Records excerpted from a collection
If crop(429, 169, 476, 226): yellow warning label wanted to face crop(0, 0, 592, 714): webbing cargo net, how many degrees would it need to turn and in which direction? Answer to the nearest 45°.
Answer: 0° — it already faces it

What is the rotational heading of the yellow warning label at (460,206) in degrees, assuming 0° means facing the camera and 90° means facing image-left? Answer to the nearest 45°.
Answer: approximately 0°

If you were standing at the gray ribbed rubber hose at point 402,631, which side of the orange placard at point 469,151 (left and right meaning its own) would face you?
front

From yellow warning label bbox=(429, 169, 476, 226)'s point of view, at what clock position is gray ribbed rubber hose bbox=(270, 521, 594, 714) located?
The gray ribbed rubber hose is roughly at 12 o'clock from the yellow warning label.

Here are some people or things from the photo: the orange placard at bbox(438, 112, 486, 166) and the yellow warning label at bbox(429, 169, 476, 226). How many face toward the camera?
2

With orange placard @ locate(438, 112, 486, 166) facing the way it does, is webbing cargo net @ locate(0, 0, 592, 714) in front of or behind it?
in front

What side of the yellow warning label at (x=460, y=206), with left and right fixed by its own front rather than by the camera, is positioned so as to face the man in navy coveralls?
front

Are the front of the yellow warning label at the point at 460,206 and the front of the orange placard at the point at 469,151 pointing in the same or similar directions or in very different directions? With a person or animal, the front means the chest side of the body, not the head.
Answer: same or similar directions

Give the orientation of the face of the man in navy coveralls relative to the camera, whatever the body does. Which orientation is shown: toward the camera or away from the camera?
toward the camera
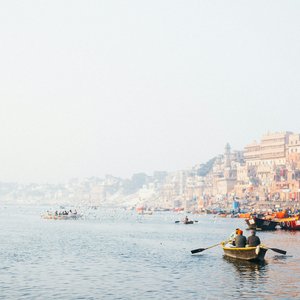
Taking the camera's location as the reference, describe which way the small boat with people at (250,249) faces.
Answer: facing away from the viewer and to the left of the viewer
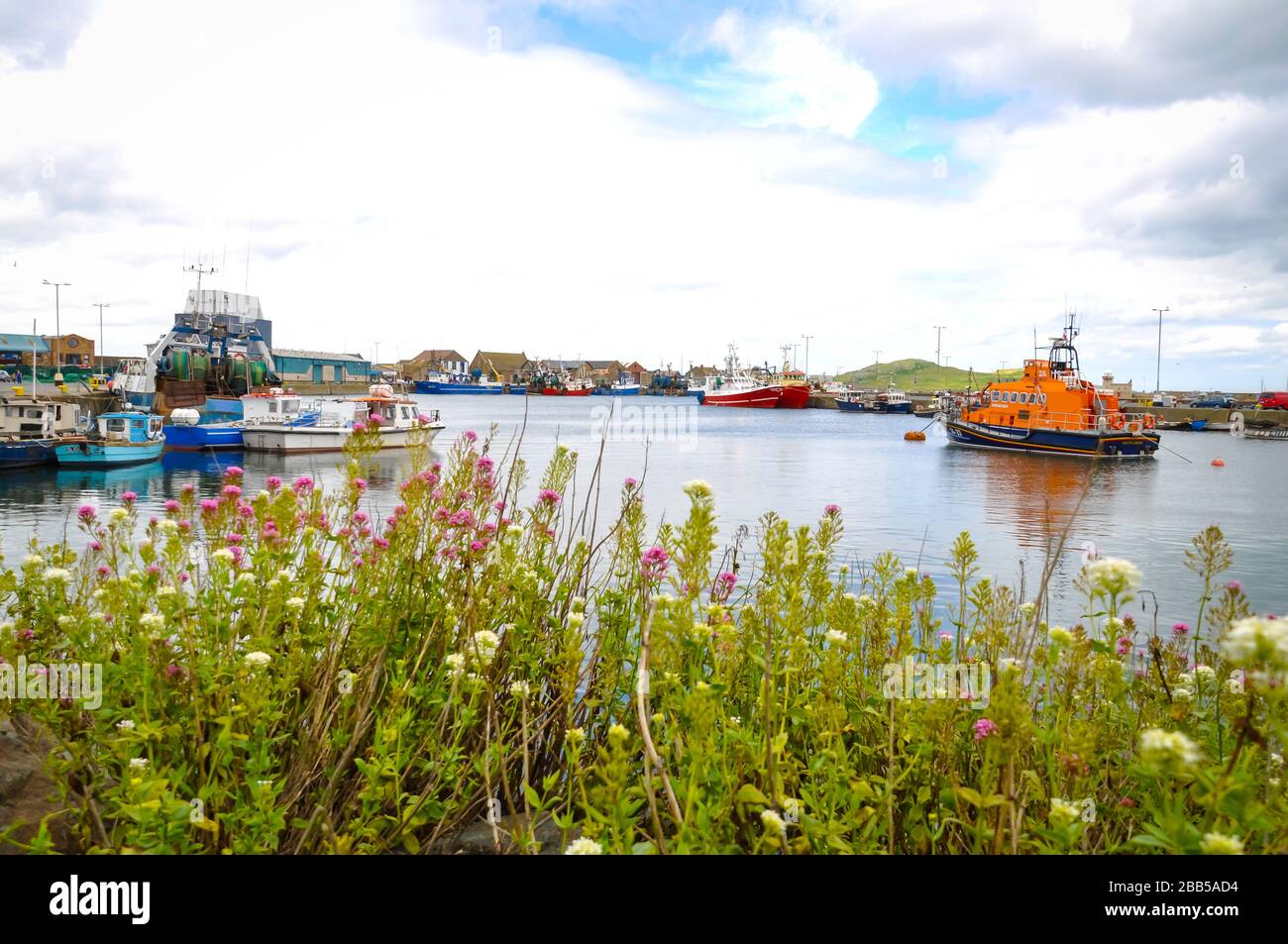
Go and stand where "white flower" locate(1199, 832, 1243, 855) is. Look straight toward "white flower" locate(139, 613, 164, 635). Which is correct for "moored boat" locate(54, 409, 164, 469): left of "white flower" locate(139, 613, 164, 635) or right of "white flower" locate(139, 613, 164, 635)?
right

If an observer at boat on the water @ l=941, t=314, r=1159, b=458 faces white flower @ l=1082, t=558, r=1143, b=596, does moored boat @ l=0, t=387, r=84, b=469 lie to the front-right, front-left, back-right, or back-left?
front-right

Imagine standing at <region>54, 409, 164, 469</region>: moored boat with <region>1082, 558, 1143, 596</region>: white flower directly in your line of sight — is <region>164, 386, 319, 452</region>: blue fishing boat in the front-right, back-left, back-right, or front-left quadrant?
back-left
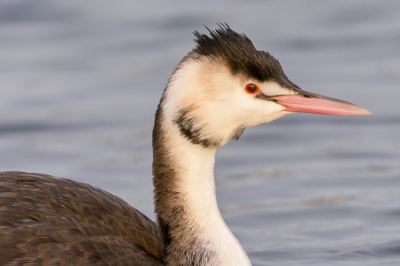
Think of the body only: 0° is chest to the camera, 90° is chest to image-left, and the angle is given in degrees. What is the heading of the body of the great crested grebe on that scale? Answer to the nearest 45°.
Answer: approximately 270°
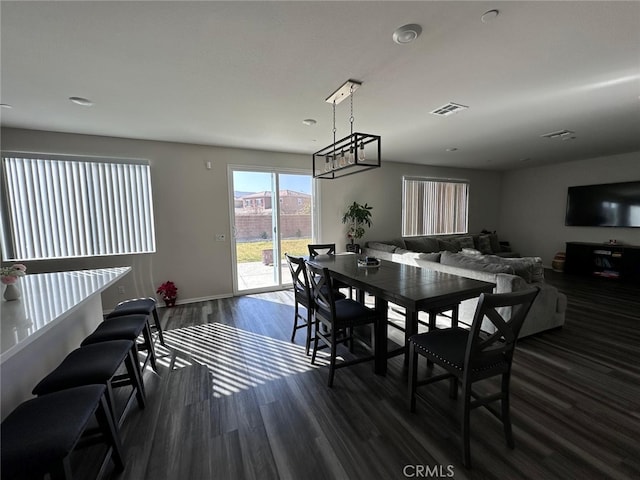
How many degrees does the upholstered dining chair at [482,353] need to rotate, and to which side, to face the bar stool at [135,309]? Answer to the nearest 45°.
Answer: approximately 45° to its left

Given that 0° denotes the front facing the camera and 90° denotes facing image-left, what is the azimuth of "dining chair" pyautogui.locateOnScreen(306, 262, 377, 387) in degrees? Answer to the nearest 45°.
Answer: approximately 225°

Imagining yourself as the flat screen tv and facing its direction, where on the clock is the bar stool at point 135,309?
The bar stool is roughly at 11 o'clock from the flat screen tv.

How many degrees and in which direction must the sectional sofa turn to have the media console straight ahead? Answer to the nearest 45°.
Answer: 0° — it already faces it

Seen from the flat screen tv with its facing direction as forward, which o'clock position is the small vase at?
The small vase is roughly at 11 o'clock from the flat screen tv.

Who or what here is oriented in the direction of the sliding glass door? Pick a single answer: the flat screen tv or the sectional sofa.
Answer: the flat screen tv

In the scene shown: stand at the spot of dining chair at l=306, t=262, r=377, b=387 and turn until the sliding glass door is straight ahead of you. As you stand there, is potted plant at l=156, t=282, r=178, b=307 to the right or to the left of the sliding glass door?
left

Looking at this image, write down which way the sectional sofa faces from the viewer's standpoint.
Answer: facing away from the viewer and to the right of the viewer

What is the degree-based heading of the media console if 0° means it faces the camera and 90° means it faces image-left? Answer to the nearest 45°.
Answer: approximately 45°

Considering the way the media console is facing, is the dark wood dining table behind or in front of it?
in front

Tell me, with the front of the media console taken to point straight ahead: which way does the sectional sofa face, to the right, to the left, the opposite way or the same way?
the opposite way

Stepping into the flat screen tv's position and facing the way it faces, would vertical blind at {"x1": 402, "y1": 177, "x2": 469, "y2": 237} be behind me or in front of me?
in front

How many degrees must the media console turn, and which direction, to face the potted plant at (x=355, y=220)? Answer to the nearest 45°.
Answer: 0° — it already faces it

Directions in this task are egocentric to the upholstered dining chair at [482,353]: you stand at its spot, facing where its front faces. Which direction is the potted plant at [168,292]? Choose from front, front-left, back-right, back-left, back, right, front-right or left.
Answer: front-left

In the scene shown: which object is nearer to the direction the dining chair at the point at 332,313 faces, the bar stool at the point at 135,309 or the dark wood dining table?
the dark wood dining table

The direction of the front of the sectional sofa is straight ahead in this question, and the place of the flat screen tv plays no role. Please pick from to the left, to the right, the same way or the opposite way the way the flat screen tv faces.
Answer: the opposite way

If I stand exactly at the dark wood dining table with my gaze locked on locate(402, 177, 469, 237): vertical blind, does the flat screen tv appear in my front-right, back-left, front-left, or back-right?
front-right

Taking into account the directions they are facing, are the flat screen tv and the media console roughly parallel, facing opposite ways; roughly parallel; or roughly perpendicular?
roughly parallel

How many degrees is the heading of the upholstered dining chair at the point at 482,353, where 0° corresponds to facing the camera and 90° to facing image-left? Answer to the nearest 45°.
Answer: approximately 135°

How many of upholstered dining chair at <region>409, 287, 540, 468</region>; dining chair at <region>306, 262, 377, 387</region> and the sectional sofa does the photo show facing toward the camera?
0

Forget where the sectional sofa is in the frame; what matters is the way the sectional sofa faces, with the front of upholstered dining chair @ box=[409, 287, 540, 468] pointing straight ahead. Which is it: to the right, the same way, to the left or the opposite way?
to the right
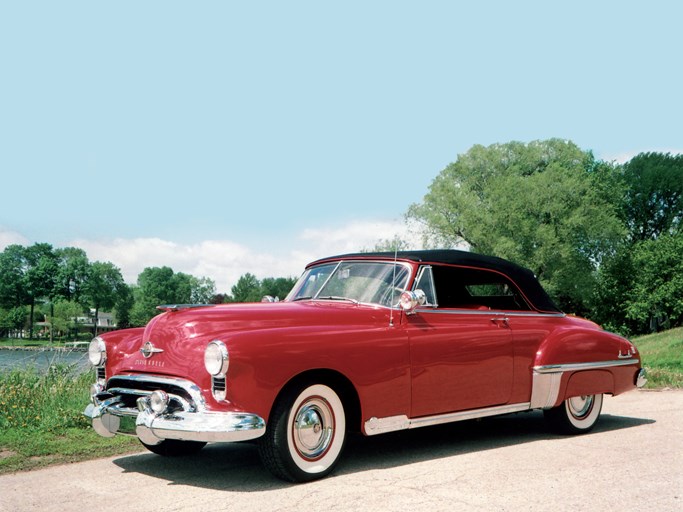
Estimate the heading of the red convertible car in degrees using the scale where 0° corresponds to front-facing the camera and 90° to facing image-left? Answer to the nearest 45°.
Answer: approximately 45°

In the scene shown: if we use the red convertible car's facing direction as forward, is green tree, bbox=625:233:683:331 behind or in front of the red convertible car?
behind

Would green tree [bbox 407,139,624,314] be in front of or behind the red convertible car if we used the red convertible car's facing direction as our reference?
behind
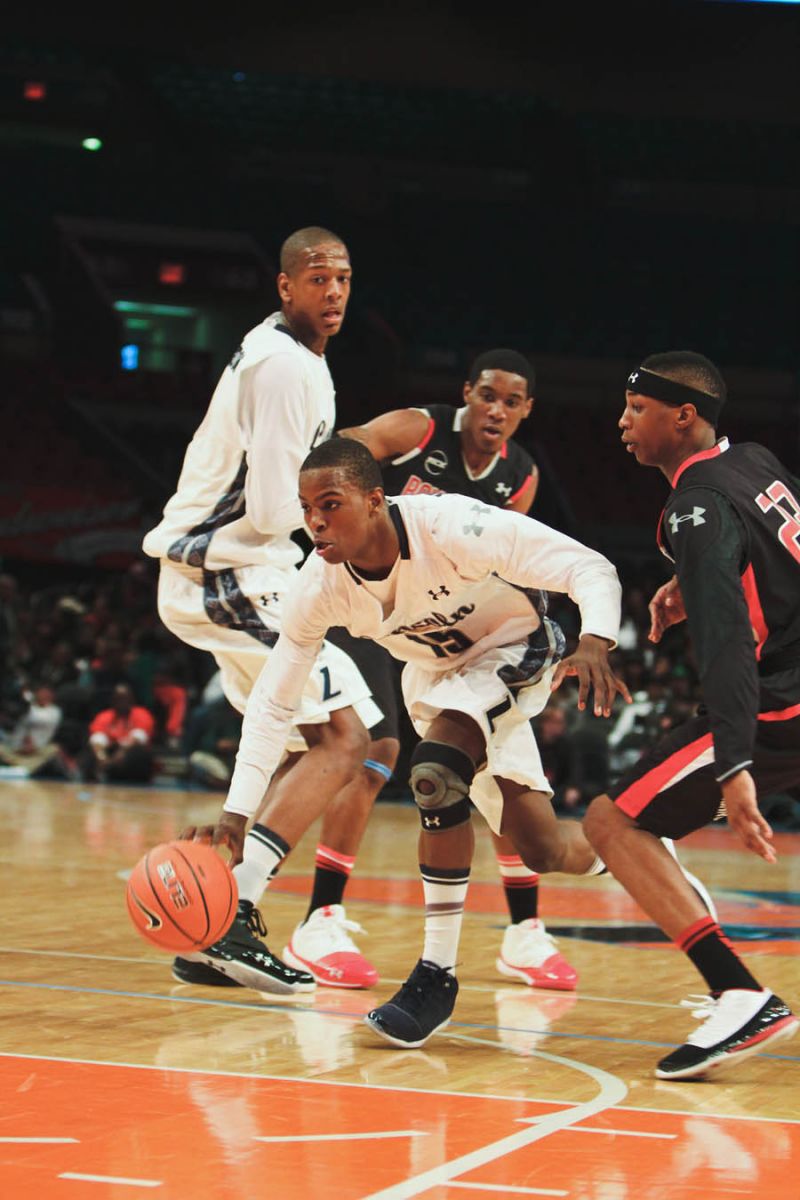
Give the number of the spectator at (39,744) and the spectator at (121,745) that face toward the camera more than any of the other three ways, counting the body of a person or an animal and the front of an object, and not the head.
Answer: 2

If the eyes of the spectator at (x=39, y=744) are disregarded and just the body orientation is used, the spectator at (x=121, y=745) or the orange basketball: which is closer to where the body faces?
the orange basketball

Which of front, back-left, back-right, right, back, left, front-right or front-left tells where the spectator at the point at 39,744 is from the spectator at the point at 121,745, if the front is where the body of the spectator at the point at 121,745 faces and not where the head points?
back-right

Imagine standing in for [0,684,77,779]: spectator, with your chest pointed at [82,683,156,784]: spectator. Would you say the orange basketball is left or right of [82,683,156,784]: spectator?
right

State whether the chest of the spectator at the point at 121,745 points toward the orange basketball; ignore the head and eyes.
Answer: yes

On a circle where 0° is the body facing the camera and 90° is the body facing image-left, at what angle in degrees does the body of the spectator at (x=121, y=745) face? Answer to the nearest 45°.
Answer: approximately 0°

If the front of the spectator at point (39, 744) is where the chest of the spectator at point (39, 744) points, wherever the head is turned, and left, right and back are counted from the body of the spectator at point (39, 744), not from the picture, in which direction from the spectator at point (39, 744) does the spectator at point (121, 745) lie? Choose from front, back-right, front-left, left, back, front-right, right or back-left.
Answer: front-left

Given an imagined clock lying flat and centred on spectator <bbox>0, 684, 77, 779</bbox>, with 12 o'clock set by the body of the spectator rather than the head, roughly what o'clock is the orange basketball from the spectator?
The orange basketball is roughly at 12 o'clock from the spectator.
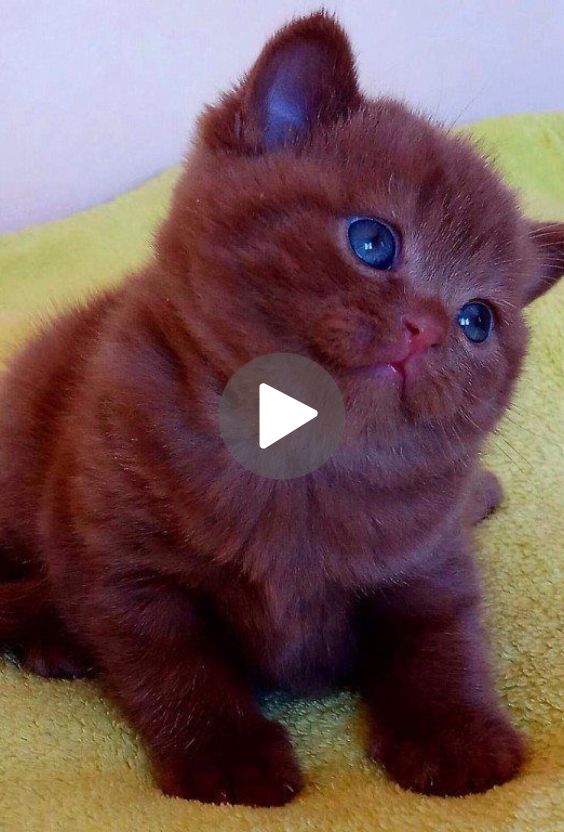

→ What to produce
Copy out word for word the part of the material that opens with the line containing "the head points?" and closes with the line containing "Answer: yes", including both of those lines.

→ Finished exercise
Which of front, back-left, back-right, right, back, left, front-right or front-left tells where the spectator at the point at 39,744 is from the spectator at the point at 121,745, if the front is where the body of the spectator at the point at 121,745 faces and not where the head points?
back-right

Imagine standing in for [0,684,77,779]: spectator, with your chest pointed at [82,683,156,784]: spectator. Would you say the orange basketball is left or right of [82,683,156,784]: spectator?
right

State whether the chest of the spectator at the point at 121,745 points toward the orange basketball; ignore the head and eyes.
Answer: yes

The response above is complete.